Brief
Set each record down exactly, excluding all images.

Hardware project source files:
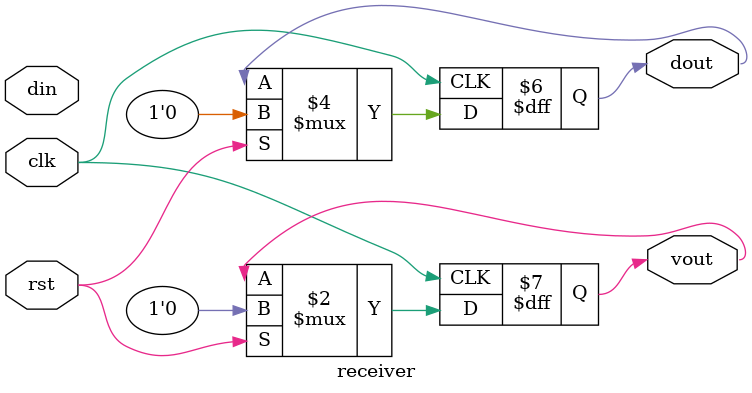
<source format=sv>
`default_nettype none
`timescale 1ns / 1ps

module receiver(input wire clk, 
                input wire rst, 
                input wire din,
                
                output wire dout,
                output wire vout);

    logic prev; 
    always_ff@(posedge clk) begin
        if (rst) begin
            dout <= 0;
            vout <= 0;
        end else begin
            // Do sample stuff
        end
    end

endmodule

`default_nettype wire
</source>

Problem solution
<source format=sv>
`default_nettype none
`timescale 1ns / 1ps

module receiver(input wire clk, 
                input wire rst, 
                input wire din,
                
                output wire dout,
                output wire vout);

    logic prev; 
    always_ff@(posedge clk) begin
        if (rst) begin
            dout <= 0;
            vout <= 0;
        end else begin
            // Do sample stuff
        end
    end

endmodule

`default_nettype wire
</source>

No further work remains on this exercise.